▶ **Task**: Lay out the lines of the material below as a numbered list, starting at the line containing "scientific name: Gopherus polyphemus" and ending at the line containing "class: Malacostraca", and leave out any blank lines.

[A block of data]

^^^^

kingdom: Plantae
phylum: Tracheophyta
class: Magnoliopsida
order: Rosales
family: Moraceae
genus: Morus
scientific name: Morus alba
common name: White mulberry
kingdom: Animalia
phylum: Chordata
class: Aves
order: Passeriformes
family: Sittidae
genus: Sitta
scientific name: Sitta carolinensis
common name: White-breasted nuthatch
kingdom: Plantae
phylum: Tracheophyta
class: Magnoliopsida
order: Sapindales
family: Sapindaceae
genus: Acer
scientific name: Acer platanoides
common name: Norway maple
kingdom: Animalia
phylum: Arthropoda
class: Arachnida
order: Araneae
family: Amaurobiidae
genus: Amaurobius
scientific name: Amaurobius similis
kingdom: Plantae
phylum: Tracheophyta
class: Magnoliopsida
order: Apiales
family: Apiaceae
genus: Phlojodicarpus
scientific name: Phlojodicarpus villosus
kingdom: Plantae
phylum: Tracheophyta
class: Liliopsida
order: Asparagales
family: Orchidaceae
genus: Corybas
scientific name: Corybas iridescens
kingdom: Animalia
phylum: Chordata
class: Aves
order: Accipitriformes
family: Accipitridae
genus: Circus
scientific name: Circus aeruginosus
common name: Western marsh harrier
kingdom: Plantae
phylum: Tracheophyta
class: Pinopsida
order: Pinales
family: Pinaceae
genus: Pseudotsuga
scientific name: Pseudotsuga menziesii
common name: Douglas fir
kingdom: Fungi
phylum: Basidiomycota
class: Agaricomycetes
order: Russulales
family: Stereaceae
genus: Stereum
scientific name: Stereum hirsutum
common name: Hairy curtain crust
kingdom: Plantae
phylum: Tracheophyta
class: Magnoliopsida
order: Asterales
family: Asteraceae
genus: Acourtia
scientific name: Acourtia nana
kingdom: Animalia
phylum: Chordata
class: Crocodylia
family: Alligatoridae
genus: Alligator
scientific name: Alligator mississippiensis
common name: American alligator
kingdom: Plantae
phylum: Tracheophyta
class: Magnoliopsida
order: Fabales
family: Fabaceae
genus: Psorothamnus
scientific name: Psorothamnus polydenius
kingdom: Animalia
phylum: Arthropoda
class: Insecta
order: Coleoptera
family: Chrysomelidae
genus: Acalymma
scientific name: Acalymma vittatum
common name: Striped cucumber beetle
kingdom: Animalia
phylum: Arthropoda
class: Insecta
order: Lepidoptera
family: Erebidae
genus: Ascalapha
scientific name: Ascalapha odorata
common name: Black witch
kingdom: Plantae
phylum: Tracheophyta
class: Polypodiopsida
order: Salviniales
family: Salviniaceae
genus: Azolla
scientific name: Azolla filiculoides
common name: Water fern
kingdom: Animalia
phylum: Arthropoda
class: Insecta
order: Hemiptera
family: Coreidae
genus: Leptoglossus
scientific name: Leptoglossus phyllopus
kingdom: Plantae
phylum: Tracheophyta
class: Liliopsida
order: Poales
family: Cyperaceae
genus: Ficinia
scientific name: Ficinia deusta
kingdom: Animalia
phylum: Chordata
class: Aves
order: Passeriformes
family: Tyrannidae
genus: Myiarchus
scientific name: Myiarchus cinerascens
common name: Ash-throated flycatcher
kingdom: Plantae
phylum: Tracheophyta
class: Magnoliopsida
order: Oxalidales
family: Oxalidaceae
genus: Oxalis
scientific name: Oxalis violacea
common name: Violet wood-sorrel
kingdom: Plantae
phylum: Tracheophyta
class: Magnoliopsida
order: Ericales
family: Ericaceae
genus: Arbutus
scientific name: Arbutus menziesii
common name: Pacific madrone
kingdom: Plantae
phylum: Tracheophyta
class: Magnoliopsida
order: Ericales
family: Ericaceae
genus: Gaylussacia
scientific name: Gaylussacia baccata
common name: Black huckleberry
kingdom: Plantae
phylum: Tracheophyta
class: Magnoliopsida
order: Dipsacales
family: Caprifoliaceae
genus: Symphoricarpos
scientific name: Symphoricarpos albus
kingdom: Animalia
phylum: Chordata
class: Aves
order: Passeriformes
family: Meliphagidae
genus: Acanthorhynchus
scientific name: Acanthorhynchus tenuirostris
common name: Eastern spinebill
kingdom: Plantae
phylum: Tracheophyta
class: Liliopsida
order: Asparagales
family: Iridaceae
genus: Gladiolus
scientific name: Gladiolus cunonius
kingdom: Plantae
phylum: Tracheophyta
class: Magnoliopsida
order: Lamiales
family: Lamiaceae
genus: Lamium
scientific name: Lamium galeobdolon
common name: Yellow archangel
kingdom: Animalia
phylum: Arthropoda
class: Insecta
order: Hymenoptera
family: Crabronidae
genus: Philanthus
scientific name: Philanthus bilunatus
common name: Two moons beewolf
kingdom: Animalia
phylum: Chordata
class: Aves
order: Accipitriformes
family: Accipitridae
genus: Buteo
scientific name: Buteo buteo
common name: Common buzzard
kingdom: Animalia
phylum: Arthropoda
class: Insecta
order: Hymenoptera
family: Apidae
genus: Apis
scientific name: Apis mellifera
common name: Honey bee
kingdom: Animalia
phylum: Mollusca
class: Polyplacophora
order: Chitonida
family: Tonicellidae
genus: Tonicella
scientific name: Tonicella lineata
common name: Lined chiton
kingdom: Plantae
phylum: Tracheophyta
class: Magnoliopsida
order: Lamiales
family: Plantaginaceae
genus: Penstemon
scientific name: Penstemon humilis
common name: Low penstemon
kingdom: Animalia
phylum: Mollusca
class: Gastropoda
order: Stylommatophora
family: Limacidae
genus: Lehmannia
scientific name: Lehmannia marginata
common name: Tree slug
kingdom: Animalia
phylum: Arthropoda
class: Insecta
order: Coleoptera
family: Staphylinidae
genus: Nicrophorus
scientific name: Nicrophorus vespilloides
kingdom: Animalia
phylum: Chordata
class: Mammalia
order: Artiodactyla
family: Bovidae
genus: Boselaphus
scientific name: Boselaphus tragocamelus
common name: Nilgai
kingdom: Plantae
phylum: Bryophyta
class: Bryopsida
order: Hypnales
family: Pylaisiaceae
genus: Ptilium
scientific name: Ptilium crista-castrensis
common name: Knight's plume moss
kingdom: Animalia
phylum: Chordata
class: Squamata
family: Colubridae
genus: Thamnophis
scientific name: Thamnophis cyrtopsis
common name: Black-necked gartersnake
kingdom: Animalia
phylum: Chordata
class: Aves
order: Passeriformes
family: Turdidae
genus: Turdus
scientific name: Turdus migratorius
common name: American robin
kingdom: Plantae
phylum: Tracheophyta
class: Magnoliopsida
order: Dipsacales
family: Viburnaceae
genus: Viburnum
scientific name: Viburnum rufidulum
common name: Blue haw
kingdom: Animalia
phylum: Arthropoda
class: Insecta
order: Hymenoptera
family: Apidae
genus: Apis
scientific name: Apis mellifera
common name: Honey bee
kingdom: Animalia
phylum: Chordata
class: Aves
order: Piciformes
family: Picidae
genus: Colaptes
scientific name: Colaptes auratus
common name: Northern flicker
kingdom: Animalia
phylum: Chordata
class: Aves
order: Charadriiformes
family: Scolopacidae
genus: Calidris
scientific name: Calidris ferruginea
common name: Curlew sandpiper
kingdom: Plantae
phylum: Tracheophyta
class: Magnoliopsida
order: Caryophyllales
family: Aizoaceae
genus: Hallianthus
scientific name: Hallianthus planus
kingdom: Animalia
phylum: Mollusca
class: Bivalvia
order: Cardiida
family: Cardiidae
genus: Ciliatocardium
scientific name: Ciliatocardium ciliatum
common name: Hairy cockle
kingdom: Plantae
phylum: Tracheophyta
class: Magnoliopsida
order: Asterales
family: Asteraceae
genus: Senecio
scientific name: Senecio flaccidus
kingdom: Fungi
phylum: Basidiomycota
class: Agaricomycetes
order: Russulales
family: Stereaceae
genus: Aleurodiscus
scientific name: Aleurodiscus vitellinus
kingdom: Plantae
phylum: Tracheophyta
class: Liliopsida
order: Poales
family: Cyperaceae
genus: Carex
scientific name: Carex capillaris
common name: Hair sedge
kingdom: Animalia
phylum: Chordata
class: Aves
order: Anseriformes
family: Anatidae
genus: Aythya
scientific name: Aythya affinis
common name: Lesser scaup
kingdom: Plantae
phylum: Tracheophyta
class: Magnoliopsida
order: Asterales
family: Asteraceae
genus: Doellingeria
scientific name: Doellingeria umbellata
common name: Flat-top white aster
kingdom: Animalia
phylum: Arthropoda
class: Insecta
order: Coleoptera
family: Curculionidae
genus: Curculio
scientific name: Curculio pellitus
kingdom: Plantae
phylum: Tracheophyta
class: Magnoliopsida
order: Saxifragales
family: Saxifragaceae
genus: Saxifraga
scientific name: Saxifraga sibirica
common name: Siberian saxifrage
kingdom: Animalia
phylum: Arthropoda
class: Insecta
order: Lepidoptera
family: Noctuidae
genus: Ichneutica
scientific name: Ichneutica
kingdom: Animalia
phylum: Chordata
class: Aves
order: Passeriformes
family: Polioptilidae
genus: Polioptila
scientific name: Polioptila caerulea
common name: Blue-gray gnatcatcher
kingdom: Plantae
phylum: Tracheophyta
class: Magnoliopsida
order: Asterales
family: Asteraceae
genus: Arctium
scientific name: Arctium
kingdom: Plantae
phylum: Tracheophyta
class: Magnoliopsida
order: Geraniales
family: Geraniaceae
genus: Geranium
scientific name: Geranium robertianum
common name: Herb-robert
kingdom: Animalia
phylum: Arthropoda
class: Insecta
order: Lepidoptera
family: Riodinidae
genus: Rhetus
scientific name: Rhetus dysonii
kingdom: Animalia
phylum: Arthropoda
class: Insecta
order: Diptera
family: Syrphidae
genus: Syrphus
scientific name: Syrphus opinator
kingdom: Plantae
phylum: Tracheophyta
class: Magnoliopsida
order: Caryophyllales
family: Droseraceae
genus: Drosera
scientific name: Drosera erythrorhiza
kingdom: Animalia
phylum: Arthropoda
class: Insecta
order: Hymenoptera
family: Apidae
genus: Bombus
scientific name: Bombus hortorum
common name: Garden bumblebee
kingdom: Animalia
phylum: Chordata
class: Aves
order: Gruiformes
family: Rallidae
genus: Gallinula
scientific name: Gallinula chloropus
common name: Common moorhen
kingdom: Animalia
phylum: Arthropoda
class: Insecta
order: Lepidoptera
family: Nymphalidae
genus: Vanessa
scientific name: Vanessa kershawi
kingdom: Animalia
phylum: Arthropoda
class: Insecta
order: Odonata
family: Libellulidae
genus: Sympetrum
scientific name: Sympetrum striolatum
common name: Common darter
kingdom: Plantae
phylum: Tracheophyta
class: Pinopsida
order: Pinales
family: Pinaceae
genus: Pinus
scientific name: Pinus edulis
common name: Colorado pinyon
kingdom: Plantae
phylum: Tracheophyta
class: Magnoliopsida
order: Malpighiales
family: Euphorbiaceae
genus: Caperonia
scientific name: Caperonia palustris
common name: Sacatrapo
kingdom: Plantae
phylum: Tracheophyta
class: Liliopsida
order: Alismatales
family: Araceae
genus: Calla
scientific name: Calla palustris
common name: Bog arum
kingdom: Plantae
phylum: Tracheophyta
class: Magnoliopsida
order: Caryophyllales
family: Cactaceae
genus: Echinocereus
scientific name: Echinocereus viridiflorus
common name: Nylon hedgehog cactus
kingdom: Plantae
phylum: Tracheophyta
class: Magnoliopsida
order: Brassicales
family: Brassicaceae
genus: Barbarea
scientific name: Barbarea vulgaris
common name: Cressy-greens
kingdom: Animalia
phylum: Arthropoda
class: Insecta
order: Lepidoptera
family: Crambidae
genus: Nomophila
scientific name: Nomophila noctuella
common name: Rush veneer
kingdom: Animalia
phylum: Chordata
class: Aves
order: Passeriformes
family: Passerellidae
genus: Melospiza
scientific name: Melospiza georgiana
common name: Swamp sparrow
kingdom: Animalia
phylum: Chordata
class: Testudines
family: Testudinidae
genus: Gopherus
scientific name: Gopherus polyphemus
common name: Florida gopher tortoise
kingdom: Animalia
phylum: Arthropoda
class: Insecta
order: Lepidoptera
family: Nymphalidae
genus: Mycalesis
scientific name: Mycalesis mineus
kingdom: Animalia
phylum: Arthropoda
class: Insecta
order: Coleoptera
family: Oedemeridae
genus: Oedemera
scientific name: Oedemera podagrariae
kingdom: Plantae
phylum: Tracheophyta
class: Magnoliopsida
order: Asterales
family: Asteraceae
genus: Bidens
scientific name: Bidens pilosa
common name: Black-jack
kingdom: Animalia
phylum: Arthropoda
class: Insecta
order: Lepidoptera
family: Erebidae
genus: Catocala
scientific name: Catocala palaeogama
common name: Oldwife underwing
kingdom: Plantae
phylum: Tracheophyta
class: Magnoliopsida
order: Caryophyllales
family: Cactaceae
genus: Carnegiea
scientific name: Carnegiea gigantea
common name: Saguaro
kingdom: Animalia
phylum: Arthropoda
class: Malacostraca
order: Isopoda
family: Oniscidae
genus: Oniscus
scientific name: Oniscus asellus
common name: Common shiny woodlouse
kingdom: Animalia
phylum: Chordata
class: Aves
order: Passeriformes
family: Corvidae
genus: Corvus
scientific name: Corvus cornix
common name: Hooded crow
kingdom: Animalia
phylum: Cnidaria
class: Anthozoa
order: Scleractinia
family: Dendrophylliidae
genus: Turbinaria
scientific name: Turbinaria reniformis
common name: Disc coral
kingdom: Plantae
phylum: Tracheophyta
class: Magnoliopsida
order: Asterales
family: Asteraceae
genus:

^^^^

▶ **Task answer**:
1. scientific name: Gopherus polyphemus
2. common name: Florida gopher tortoise
3. kingdom: Animalia
4. phylum: Arthropoda
5. class: Insecta
6. order: Lepidoptera
7. family: Nymphalidae
8. genus: Mycalesis
9. scientific name: Mycalesis mineus
10. kingdom: Animalia
11. phylum: Arthropoda
12. class: Insecta
13. order: Coleoptera
14. family: Oedemeridae
15. genus: Oedemera
16. scientific name: Oedemera podagrariae
17. kingdom: Plantae
18. phylum: Tracheophyta
19. class: Magnoliopsida
20. order: Asterales
21. family: Asteraceae
22. genus: Bidens
23. scientific name: Bidens pilosa
24. common name: Black-jack
25. kingdom: Animalia
26. phylum: Arthropoda
27. class: Insecta
28. order: Lepidoptera
29. family: Erebidae
30. genus: Catocala
31. scientific name: Catocala palaeogama
32. common name: Oldwife underwing
33. kingdom: Plantae
34. phylum: Tracheophyta
35. class: Magnoliopsida
36. order: Caryophyllales
37. family: Cactaceae
38. genus: Carnegiea
39. scientific name: Carnegiea gigantea
40. common name: Saguaro
41. kingdom: Animalia
42. phylum: Arthropoda
43. class: Malacostraca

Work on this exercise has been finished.